:: ИСХОДНЫЕ ДАННЫЕ ::

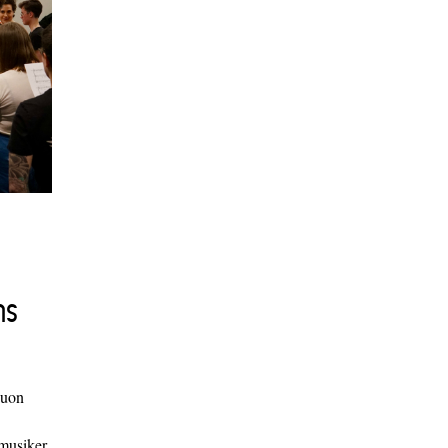
ns
duon
 musiker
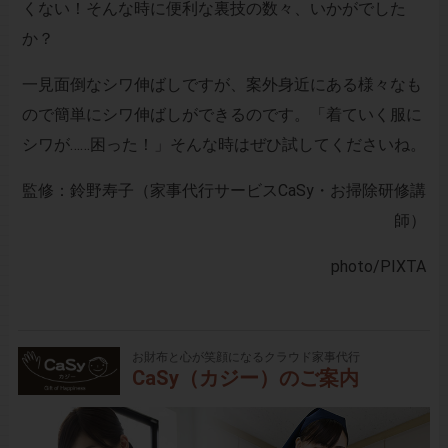
くない！そんな時に便利な裏技の数々、いかがでした
か？
一見面倒なシワ伸ばしですが、案外身近にある様々なも
ので簡単にシワ伸ばしができるのです。「着ていく服に
シワが……困った！」そんな時はぜひ試してくださいね。
監修：鈴野寿子（家事代行サービスCaSy・お掃除研修講
師）
photo
/PIXTA
お財布と心が笑顔になるクラウド家事代行
CaSy（カジー）のご案内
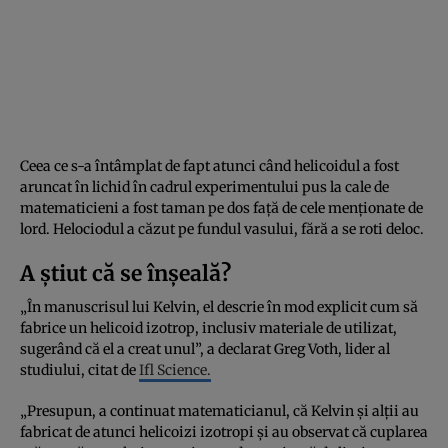
Ceea ce s-a întâmplat de fapt atunci când helicoidul a fost
aruncat în lichid în cadrul experimentului pus la cale de
matematicieni a fost taman pe dos față de cele menționate de
lord. Helociodul a căzut pe fundul vasului, fără a se roti deloc.
A știut că se înșeală?
„În manuscrisul lui Kelvin, el descrie în mod explicit cum să
fabrice un helicoid izotrop, inclusiv materiale de utilizat,
sugerând că el a creat unul”, a declarat Greg Voth, lider al
studiului, citat de
Ifl Science.
„Presupun, a continuat matematicianul, că Kelvin și alții au
fabricat de atunci helicoizi izotropi și au observat că cuplarea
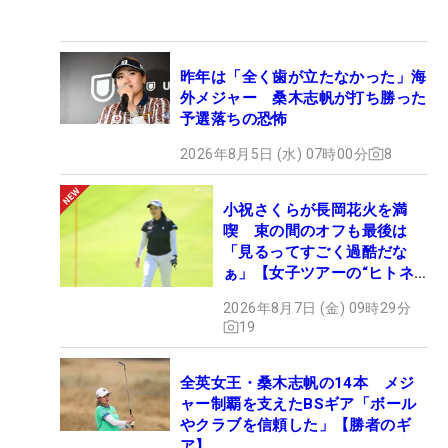
昨年は「全く歯が立たなかった」海
外メジャー 桑木志帆が打ち勝った
予選落ちの恐怖
2026年8月5日 (水) 07時00分
8
小祝さくらが長岡花火を満
喫 束の間のオフも最後は
「見るってすごく過酷だな
ぁ」【女子ツアーの“ヒトネ
タ”】
2026年8月7日 (金) 09時29分
19
全英女王・桑木志帆の14本 メジ
ャー制覇を支えたBSギア「ボール
やクラブを信頼した」【勝者のギ
ア】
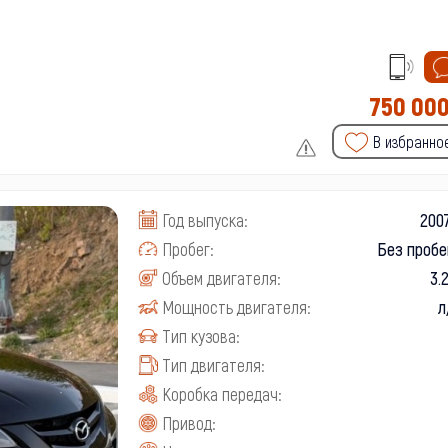
750 00
В избранно
Год выпуска:
2007
Пробег:
Без пробе
Объем двигателя:
3.
Мощность двигателя:
л
Тип кузова:
Тип двигателя:
Коробка передач:
Привод:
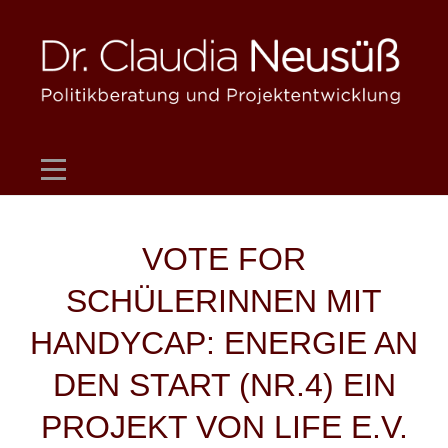
Skip
to
content
Beitragsnavigation
VOTE FOR
SCHÜLERINNEN MIT
HANDYCAP: ENERGIE AN
DEN START (NR.4) EIN
PROJEKT VON LIFE E.V.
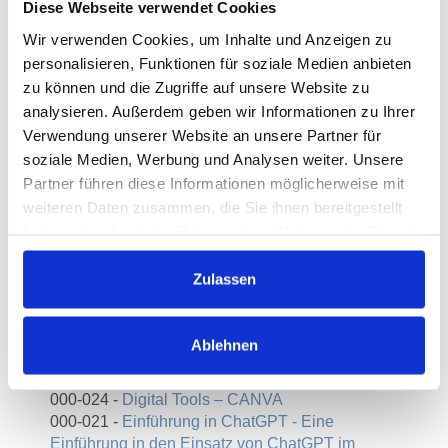
Diese Webseite verwendet Cookies
Datum
Wir verwenden Cookies, um Inhalte und Anzeigen zu
261-236 - Digital Tools – CANVA
personalisieren, Funktionen für soziale Medien anbieten
Datum
Mo., 12.10.2026 11:00 Uhr- Mo.,
zu können und die Zugriffe auf unsere Website zu
12.10.2026 13:00 Uhr
analysieren. Außerdem geben wir Informationen zu Ihrer
Ort
online
Verwendung unserer Website an unsere Partner für
soziale Medien, Werbung und Analysen weiter. Unsere
Partner führen diese Informationen möglicherweise mit
weiteren Daten zusammen, die Sie ihnen bereitgestellt
Dozent:in
haben oder die sie im Rahmen Ihrer Nutzung der Dienste
gesammelt haben.
Jennifer Zaborski
Zulassen
Weitere Kurse
Ablehnen
000-020 -
AI for Beginners – Einführung in die
Welt der Künstlichen Intelligenz
000-024 -
Digital Tools – CANVA
000-021 -
Einführung in ChatGPT - Eine
Einführung in den Einsatz von ChatGPT im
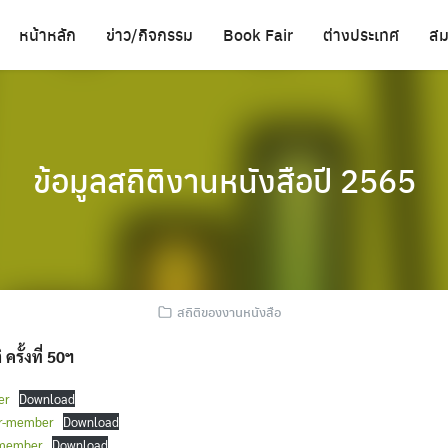
หน้าหลัก
ข่าว/กิจกรรม
Book Fair
ต่างประเทศ
สม
ข้อมูลสถิติงานหนังสือปี 2565
สถิติของงานหนังสือ
ครั้งที่ 50ฯ
er
Download
or-member
Download
-member
Download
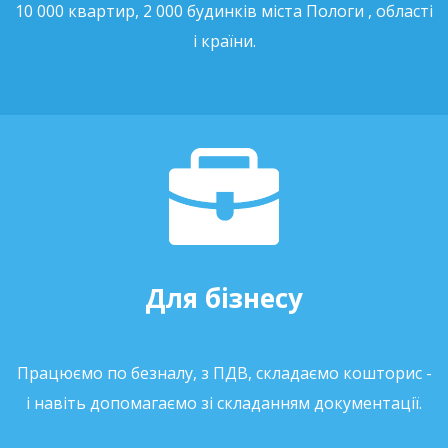
10 000 квартир, 2 000 будинків міста Пологи , області
і країни.
Для бізнесу
Працюємо по безналу, з ПДВ, складаємо кошторис -
і навіть допомагаємо зі складанням документації.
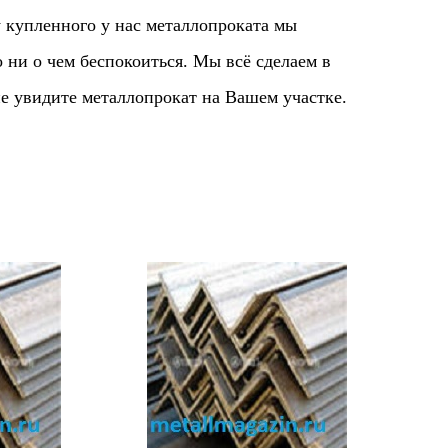
 купленного у нас металлопроката мы
ни о чем беспокоиться. Мы всё сделаем в
е увидите металлопрокат на Вашем участке.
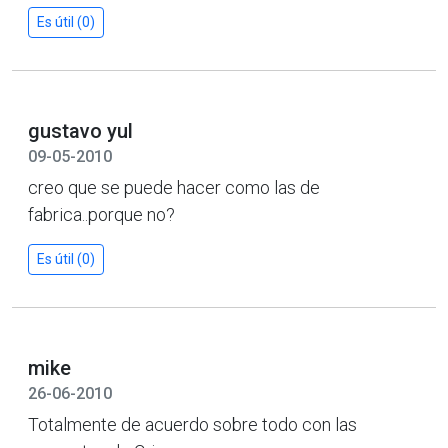
Es útil (0)
gustavo yul
09-05-2010
creo que se puede hacer como las de
fabrica..porque no?
Es útil (0)
mike
26-06-2010
Totalmente de acuerdo sobre todo con las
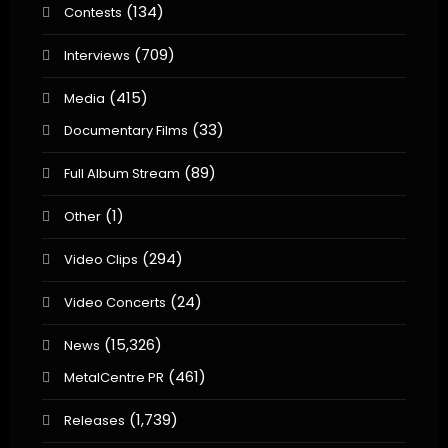
(134)
Contests
(709)
Interviews
(415)
Media
(33)
Documentary Films
(89)
Full Album Stream
(1)
Other
(294)
Video Clips
(24)
Video Concerts
(15,326)
News
(461)
MetalCentre PR
(1,739)
Releases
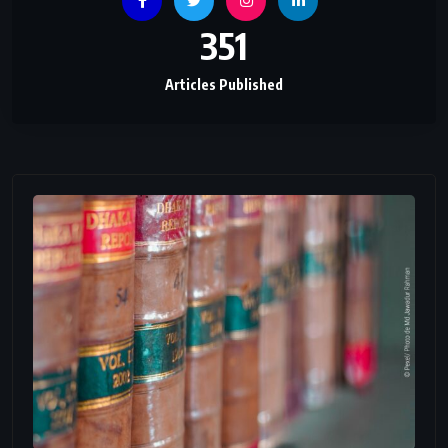
351
Articles Published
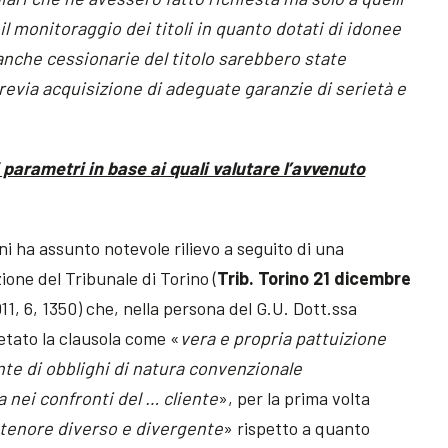
 il monitoraggio dei titoli in quanto dotati di idonee
anche cessionarie del titolo sarebbero state
previa acquisizione di adeguate garanzie di serietà e
 parametri in base ai quali valutare l’avvenuto
oni ha assunto notevole rilievo a seguito di una
ione del Tribunale di Torino (
Trib. Torino 21 dicembre
011, 6, 1350) che, nella persona del G.U. Dott.ssa
etato la clausola come «
vera e propria pattuizione
nte di obblighi di natura convenzionale
 nei confronti del … cliente
», per la prima volta
tenore diverso e divergente
» rispetto a quanto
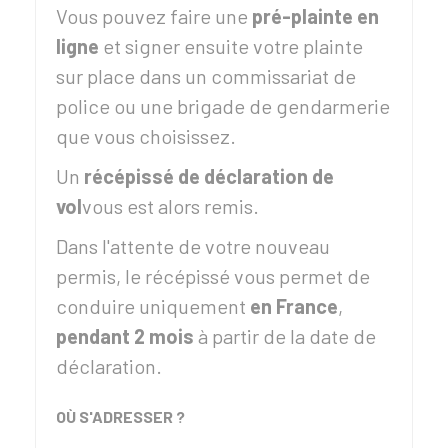
Vous pouvez faire une
pré-plainte en
ligne
et signer ensuite votre plainte
sur place dans un commissariat de
police ou une brigade de gendarmerie
que vous choisissez.
Un
récépissé de déclaration de
vol
vous est alors remis.
Dans l'attente de votre nouveau
permis, le récépissé vous permet de
conduire uniquement
en France
,
pendant 2 mois
à partir de la date de
déclaration.
OÙ S'ADRESSER ?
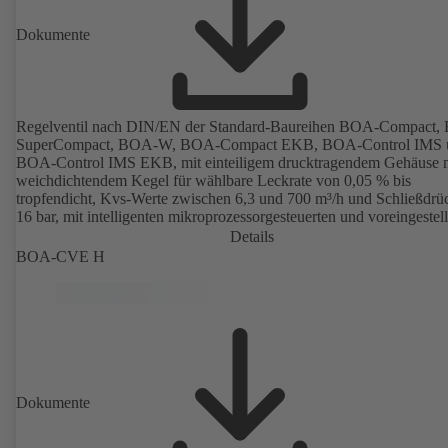
Dokumente
Regelventil nach DIN/EN der Standard-Baureihen BOA-Compact,
SuperCompact, BOA-W, BOA-Compact EKB, BOA-Control IMS 
BOA-Control IMS EKB, mit einteiligem drucktragendem Gehäuse 
weichdichtendem Kegel für wählbare Leckrate von 0,05 % bis
tropfendicht, Kvs-Werte zwischen 6,3 und 700 m³/h und Schließdrü
16 bar, mit intelligenten mikroprozessorgesteuerten und voreingestel
elektrischen Stellantrieben von 1000 N bis 14000 N, elektronische
Details
Konfiguration von Durchflusskennlinie, Kvs-Wert, Stellsignal und St
BOA-CVE H
über PC oder Handparametriergerät möglich, Einstellung ab Werk a
Kundenwunsch.
Dokumente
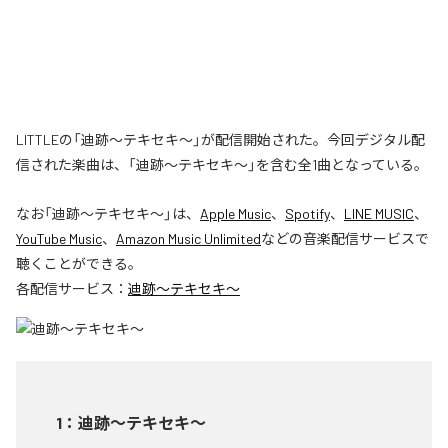
LITTLEの「迪跡〜テキセキ〜」が配信開始された。今回デジタル配
信された楽曲は、「迪跡〜テキセキ〜」を含む全1曲となっている。
なお「
迪跡〜テキセキ〜
」は、
Apple Music
、
Spotify
、
LINE MUSIC
、
YouTube Music
、
Amazon Music Unlimited
などの音楽配信サービスで
聴くことができる。
各配信サービス：
迪跡〜テキセキ〜
1
：
迪跡〜テキセキ〜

:::

### СУТЬ ЗАДАНИЯ
Занесите текст всех записей выше в JSON-список строк, по одной строке текста на каждую позицию списка, без пустых строк. Изображения в ответ не включайте.

### РЕЗУЛЬТАТ ВЫПОЛНЕНИЯ
[
  "ns",
  "duon",
  " musiker",
  "くない！そんな時に便利な裏技の数々、いかがでした",
  "か？",
  "一見面倒なシワ伸ばしですが、案外身近にある様々なも",
  "ので簡単にシワ伸ばしができるのです。「着ていく服に",
  "シワが……困った！」そんな時はぜひ試してくださいね。",
  "監修：鈴野寿子（家事代行サービスCaSy・お掃除研修講",
  "師）",
  "photo",
  "/PIXTA",
  "お財布と心が笑顔になるクラウド家事代行",
  "CaSy（カジー）のご案内",
  "Ceea ce s-a întâmplat de fapt atunci când helicoidul a fost",
  "aruncat în lichid în cadrul experimentului pus la cale de",
  "matematicieni a fost taman pe dos față de cele menționate de",
  "lord. Helociodul a căzut pe fundul vasului, fără a se roti deloc.",
  "A știut că se înșeală?",
  "„În manuscrisul lui Kelvin, el descrie în mod explicit cum să",
  "fabrice un helicoid izotrop, inclusiv materiale de utilizat,",
  "sugerând că el a creat unul”, a declarat Greg Voth, lider al",
  "studiului, citat de",
  "Ifl Science.",
  "„Presupun, a continuat matematicianul, că Kelvin și alții au",
  "fabricat de atunci helicoizi izotropi și au observat că cuplarea",
  "昨年は「全く歯が立たなかった」海",
  "外メジャー 桑木志帆が打ち勝った",
  "予選落ちの恐怖",
  "2026年8月5日 (水) 07時00分",
  "8",
  "小祝さくらが長岡花火を満",
  "喫 束の間のオフも最後は",
  "「見るってすごく過酷だな",
  "ぁ」【女子ツアーの“ヒトネ",
  "タ”】",
  "2026年8月7日 (金) 09時29分",
  "19",
  "全英女王・桑木志帆の14本 メジ",
  "ャー制覇を支えたBSギア「ボール",
  "やクラブを信頼した」【勝者のギ",
  "ア】",
  "750 00",
  "В избранно",
  "Год выпуска:",
  "2007",
  "Пробег:",
  "Без пробе",
  "Объем двигателя:",
  "3.",
  "Мощность двигателя:",
  "л",
  "Тип кузова:",
  "Тип двигателя:",
  "Коробка передач:",
  "Привод:",
  "Skip",
  "to",
  "content",
  "Beitragsnavigation",
  "VOTE FOR",
  "SCHÜLERINNEN MIT",
  "HANDYCAP: ENERGIE AN",
  "DEN START (NR.4) EIN",
  "PROJEKT VON LIFE E.V.",
  "Diese Webseite verwendet Cookies",
  "Datum",
  "Wir verwenden Cookies, um Inhalte und Anzeigen zu",
  "261-236 - Digital Tools – CANVA",
  "personalisieren, Funktionen für soziale Medien anbieten",
  "Datum",
  "Mo., 12.10.2026 11:00 Uhr- Mo.,",
  "zu können und die Zugriffe auf unsere Website zu",
  "12.10.2026 13:00 Uhr",
  "analysieren. Außerdem geben wir Informationen zu Ihrer",
  "Ort",
  "online",
  "Verwendung unserer Website an unsere Partner für",
  "soziale Medien, Werbung und Analysen weiter. Unsere",
  "Partner führen diese Informationen möglicherweise mit",
  "weiteren Daten zusammen, die Sie ihnen bereitgestellt",
  "Dozent:in",
  "haben oder die sie im Rahmen Ihrer Nutzung der Dienste",
  "gesammelt haben.",
  "Jennifer Zaborski",
  "Zulassen",
  "Weitere Kurse",
  "Ablehnen",
  "000-020 -",
  "AI for Beginners – Einführung in die",
  "Welt der Künstlichen Intelligenz",
  "000-024 -",
  "Digital Tools – CANVA",
  "000-021 -",
  "Einführung in ChatGPT - Eine",
  "Einführung in den Einsatz von ChatGPT im",
  "หน้าหลัก",
  "ข่าว/กิจกรรม",
  "Book Fair",
  "ต่างประเทศ",
  "สม",
  "ข้อมูลสถิติงานหนังสือปี 2565",
  "สถิติของงานหนังสือ",
  "ครั้งที่ 50ฯ",
  "er",
  "Download",
  "or-member",
  "Download",
  "-member",
  "Download",
  "10 000 квартир, 2 000 будинків міста Пологи , області",
  "і країни.",
  "Для бізнесу",
  "Працюємо по безналу, з ПДВ, складаємо кошторис -",
  "і навіть допомагаємо зі складанням документації.",
  " купленного у нас металлопроката мы",
  "ни о чем беспокоиться. Мы всё сделаем в",
  "е увидите металлопрокат на Вашем участке.",
  "Es útil (0)",
  "gustavo yul",
  "09-05-2010",
  "creo que se puede hacer como las de",
  "fabrica..porque no?",
  "Es útil (0)",
  "mike",
  "26-06-2010",
  "Totalmente de acuerdo sobre todo con las",
  "(134)",
  "Contests",
  "(709)",
  "Interviews",
  "(415)",
  "Media",
  "(33)",
  "Documentary Films",
  "(89)",
  "Full Album Stream",
  "(1)",
  "Other",
  "(294)",
  "Video Clips",
  "(24)",
  "Video Concerts",
  "(15,326)",
  "News",
  "(461)",
  "MetalCentre PR",
  "(1,739)",
  "Releases",
  "351",
  "Articles Published",
  " il monitoraggio dei titoli in quanto dotati di idonee",
  "anche cessionarie del titolo sarebbero state",
  "previa acquisizione di adeguate garanzie di serietà e",
  " parametri in base ai quali valutare l’avvenuto",
  "oni ha assunto notevole rilievo a seguito di una",
  "ione del Tribunale di Torino (",
  "Trib. Torino 21 dicembre",
  "011, 6, 1350) che, nella persona del G.U. Dott.ssa",
  "etato la clausola come «",
  "vera e propria pattuizione",
  "nte di obblighi di natura convenzionale",
  " nei confronti del … cliente",
  "», per la prima volta",
  "tenore diverso e divergente",
  "» rispetto a quanto",
  "Vous pouvez faire une",
  "pré-plainte en",
  "ligne",
  "et signer ensuite votre plainte",
  "sur place dans un commissariat de",
  "police ou une brigade de gendarmerie",
  "que vous choisissez.",
  "Un",
  "récépissé de déclaration de",
  "vol",
  "vous est alors remis.",
  "Dans l'attente de votre nouveau",
  "permis, le récépissé vous permet de",
  "conduire uniquement",
  "en France",
  ",",
  "pendant 2 mois",
  "à partir de la date de",
  "déclaration.",
  "OÙ S'ADRESSER ?",
  "Dokumente",
  "Regelventil nach DIN/EN der Standard-Baureihen BOA-Compact,",
  "SuperCompact, BOA-W, BOA-Compact EKB, BOA-Control IMS ",
  "BOA-Control IMS EKB, mit einteiligem drucktragendem Gehäuse ",
  "weichdichtendem Kegel für wählbare Leckrate von 0,05 % bis",
  "tropfendicht, Kvs-Werte zwischen 6,3 und 700 m³/h und Schließdrü",
  "16 bar, mit intelligenten mikroprozessorgesteuerten und voreingestel",
  "elektrischen Stellantrieben von 1000 N bis 14000 N, elektronische",
  "Details",
  "Konfiguration von Durchflusskennlinie, Kvs-Wert, Stellsignal und St",
  "BOA-CVE H",
  "über PC oder Handparametriergerät möglich, Einstellung ab Werk a",
  "Kundenwunsch.",
  "Dokumente",
  "LITTLEの「迪跡〜テキセキ〜」が配信開始された。今回デジタル配",
  "信された楽曲は、「迪跡〜テキセキ〜」を含む全1曲となっている。",
  "なお「",
  "迪跡〜テキセキ〜",
  "」は、",
  "Apple Music",
  "、",
  "Spotify",
  "、",
  "LINE MUSIC",
  "、",
  "YouTube Music",
  "、",
  "Amazon Music Unlimited",
  "などの音楽配信サービスで",
  "聴くことができる。",
  "各配信サービス：",
  "迪跡〜テキセキ〜",
  "1",
  "：",
  "迪跡〜テキセキ〜"
]